Lo scrittore e traduttore ungherese vincitore del premio Ottlik Géza Kossuth e József Attila è nato a Budapest 111 anni fa. Veglia del dicembre 1971, "Chi è Gesù per me?" è ricordato con la sua risposta a una domanda circolare sulla pagina Facebook della redazione di Vigília. Puoi leggere questo qui sotto.
Se ho capito bene, la domanda non è cosa significhi Gesù per il mondo, per l'umanità, per i millenni passati e futuri, ma per me, personalmente, in quanto residente a Budapest, chi è Lui, allora è facile rispondere.
Mio Signore e Salvatore. Proprio come c'è una risposta a questa domanda, si tratta di chi, per esempio, era per me Erzsébet Szabó, Gézáné Ottlik, nato a Kecskemét. Mia madre. Sopra di me c'è il cielo stellato. Ma cosa significano per me il cielo stellato, mia madre o Gesù, di solito non ci penso, né so rispondere. Non appartiene a nessun altro, è una questione privata riservata per noi due, io e il cielo stellato. L'attuale insieme di significati del linguaggio umano, le regole della sua composizione e l'attuale equipaggiamento concettuale del nostro pensiero non ci consentono di esprimere tali contenuti intuitivamente comprensibili - nel linguaggio e oltre il linguaggio. Non possiamo parlare o pensare alle cose più importanti. I fondamenti della nostra esistenza - nel profondo del silenzio - conservano contenuti intatti, completi. Il linguaggio può scomporre la loro enorme complessità in sottosignificati, significati emotivi, emotivi, etici, estetici, di pensiero, volitivi. Queste interpretazioni sono tutte troncate e false. Lo scrittore non usa il linguaggio in questa funzione interpretativa e disgregatrice, ma al contrario, si potrebbe dire, abusando della struttura della grammatica e del sistema di significato delle parole, cerca di restituire l'originaria integrità e completezza del mondo nella sua poesie e romanzi. E se ci riesce, può riuscirci solo con gli ascolti che scorrono nel suo testo. E se la mia opera non contiene tutto questo, mia madre, il cielo, Gesù, allora non c'è niente in essa.

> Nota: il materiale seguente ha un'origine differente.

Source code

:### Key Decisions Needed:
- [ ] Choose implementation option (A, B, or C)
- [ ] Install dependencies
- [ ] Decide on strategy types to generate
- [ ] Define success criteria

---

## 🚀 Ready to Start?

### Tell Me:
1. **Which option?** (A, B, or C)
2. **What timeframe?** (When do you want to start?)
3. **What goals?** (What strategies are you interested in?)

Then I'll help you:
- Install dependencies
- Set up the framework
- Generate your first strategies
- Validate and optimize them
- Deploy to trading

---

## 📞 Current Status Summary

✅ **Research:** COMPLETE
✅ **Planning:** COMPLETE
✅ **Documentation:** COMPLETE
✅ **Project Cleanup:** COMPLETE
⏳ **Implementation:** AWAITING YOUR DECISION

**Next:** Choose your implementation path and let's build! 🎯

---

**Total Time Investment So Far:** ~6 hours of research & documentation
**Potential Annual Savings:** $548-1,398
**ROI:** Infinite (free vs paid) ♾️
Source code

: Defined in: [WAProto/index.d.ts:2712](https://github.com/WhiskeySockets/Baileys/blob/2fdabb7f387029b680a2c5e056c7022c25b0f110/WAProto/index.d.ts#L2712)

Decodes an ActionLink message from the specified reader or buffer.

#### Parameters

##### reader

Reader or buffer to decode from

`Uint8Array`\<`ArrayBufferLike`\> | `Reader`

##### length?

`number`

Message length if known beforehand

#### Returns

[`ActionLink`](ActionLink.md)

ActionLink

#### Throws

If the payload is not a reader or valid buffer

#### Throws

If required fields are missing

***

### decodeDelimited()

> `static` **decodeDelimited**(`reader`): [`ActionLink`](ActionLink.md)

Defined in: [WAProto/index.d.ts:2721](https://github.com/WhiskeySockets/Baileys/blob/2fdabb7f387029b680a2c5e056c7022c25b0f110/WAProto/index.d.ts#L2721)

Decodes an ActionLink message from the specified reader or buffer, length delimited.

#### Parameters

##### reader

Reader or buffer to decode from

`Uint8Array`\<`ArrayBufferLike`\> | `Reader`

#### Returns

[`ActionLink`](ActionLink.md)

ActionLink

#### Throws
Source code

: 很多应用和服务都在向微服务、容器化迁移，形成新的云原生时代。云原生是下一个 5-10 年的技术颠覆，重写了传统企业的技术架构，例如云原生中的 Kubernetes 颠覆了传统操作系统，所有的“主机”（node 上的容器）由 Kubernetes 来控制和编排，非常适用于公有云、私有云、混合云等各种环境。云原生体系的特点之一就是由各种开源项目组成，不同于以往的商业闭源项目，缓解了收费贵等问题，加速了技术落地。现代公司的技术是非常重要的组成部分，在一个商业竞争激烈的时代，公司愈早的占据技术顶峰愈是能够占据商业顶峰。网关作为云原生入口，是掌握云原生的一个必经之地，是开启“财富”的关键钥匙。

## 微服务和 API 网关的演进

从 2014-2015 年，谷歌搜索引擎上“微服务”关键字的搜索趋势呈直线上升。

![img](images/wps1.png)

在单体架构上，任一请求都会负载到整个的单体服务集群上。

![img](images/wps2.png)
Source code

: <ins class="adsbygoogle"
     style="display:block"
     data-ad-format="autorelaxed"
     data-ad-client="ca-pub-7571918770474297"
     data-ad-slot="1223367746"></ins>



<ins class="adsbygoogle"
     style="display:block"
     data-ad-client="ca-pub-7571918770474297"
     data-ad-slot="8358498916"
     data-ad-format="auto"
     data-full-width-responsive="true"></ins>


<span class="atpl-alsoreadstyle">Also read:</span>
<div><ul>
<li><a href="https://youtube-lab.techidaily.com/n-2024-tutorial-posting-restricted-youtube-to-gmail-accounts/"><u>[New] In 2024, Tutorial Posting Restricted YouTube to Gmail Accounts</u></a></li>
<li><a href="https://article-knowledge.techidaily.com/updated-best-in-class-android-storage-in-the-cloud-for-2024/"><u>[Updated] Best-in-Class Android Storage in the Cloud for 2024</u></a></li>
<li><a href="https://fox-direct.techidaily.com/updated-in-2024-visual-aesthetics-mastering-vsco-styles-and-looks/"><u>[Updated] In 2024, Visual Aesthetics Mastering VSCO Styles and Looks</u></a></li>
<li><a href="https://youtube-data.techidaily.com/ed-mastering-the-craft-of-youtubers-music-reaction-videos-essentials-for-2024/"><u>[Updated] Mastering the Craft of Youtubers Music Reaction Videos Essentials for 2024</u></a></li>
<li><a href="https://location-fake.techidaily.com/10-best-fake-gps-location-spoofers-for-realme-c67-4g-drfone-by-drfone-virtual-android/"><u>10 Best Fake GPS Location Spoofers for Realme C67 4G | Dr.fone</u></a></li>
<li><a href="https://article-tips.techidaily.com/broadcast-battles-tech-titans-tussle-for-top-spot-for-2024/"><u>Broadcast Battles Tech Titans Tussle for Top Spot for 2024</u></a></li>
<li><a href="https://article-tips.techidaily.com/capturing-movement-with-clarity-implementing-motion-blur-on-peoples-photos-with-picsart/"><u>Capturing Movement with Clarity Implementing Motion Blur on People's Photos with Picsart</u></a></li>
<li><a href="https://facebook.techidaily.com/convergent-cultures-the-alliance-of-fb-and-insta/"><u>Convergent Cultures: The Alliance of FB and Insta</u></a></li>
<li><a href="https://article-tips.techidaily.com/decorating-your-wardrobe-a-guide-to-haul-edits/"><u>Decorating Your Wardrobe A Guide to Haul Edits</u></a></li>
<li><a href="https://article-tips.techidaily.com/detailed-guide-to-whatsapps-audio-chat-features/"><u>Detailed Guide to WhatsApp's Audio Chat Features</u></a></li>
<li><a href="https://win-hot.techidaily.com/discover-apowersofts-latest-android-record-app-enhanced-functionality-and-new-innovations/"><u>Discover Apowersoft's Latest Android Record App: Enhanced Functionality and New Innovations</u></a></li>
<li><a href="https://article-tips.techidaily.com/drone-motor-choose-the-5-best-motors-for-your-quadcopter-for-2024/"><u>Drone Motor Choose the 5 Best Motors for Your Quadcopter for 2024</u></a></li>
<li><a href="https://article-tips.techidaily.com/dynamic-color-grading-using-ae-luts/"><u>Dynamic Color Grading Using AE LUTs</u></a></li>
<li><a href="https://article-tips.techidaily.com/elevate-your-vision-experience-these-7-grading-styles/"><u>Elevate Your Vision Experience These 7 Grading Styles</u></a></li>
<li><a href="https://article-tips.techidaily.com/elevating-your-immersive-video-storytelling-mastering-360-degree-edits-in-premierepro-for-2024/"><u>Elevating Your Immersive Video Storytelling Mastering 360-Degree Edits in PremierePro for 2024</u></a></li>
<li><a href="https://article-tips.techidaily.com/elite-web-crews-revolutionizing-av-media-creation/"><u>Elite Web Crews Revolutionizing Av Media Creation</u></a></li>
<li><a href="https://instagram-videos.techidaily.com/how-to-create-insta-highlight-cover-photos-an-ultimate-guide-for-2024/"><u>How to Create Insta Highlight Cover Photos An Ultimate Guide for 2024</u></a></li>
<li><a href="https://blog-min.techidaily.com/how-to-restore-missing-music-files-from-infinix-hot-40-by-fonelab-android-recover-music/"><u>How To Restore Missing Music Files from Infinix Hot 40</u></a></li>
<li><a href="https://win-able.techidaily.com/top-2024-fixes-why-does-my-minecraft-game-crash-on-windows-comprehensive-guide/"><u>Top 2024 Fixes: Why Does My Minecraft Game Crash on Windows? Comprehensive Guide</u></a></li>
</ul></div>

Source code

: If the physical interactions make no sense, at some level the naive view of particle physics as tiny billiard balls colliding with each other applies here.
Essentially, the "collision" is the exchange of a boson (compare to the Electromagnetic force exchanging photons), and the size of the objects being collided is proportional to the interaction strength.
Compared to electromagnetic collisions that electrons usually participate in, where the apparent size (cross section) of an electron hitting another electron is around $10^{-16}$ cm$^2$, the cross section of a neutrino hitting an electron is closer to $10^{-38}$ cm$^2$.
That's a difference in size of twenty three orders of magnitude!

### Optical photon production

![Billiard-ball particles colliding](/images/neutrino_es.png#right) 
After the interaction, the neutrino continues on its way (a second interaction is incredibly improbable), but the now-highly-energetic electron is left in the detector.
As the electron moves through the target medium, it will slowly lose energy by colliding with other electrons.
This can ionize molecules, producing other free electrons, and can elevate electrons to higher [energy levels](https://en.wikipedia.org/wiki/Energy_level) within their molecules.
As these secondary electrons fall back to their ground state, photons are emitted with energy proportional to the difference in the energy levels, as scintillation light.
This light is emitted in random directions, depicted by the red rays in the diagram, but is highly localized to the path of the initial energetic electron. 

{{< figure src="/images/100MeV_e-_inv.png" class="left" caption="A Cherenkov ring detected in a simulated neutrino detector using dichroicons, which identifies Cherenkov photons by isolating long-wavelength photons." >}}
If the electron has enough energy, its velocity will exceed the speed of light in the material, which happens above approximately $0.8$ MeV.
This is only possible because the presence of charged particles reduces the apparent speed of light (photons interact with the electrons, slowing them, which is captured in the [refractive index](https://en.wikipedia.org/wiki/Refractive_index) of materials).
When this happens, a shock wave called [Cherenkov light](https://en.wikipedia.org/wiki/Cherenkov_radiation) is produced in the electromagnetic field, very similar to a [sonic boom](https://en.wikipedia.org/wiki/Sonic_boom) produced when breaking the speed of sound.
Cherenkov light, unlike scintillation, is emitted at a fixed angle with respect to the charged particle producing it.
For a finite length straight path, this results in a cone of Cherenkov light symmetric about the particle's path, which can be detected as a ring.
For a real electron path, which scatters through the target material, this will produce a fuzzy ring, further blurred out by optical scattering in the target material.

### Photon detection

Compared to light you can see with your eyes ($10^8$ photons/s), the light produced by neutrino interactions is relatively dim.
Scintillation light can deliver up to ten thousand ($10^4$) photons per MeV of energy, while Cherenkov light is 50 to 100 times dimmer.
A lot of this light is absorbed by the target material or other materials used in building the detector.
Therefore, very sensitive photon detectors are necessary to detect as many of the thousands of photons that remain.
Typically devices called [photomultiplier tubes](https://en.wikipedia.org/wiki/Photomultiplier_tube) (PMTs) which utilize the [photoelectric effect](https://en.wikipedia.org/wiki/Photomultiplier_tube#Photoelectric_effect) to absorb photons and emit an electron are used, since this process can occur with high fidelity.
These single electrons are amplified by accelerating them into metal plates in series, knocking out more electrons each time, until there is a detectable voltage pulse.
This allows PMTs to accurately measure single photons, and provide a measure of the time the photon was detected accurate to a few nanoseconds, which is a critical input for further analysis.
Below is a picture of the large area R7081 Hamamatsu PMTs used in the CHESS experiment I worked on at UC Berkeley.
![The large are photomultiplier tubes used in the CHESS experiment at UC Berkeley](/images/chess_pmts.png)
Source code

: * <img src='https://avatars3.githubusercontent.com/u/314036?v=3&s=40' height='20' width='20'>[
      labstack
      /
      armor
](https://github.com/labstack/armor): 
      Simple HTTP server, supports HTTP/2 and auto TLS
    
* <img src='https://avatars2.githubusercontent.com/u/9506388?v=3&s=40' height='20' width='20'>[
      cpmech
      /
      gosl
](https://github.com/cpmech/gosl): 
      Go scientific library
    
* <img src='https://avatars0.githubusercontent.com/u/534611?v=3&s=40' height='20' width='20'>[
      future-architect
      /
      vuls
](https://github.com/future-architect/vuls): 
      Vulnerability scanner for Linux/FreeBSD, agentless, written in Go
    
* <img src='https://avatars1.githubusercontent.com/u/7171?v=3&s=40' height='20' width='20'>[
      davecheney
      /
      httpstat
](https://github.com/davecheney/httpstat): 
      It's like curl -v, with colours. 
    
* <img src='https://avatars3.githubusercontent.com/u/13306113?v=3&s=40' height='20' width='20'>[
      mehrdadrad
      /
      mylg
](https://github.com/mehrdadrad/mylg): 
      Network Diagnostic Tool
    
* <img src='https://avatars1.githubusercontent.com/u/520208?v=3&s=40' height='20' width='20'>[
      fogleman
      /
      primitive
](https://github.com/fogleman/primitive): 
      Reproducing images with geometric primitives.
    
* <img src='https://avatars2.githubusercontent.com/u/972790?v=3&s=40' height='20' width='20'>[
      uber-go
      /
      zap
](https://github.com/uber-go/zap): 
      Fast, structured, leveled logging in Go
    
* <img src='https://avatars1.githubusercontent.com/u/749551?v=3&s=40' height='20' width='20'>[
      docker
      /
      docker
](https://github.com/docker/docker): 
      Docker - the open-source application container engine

Devono essere presenti non per nome - la poesia non parla delle stelle, non di Gesù, non della madre del poeta - ma nella realtà. Se non fosse confluito nella mia opera composta da momenti di significato così profani e mondani - se non altrimenti, allora come sete, desiderio immortale, desiderio del cervo per il bel flusso fresco - allora non avremmo creato nulla.
Fonte: romkat.ro / Pubblicato originariamente: Vigilia, dicembre 1971, 860.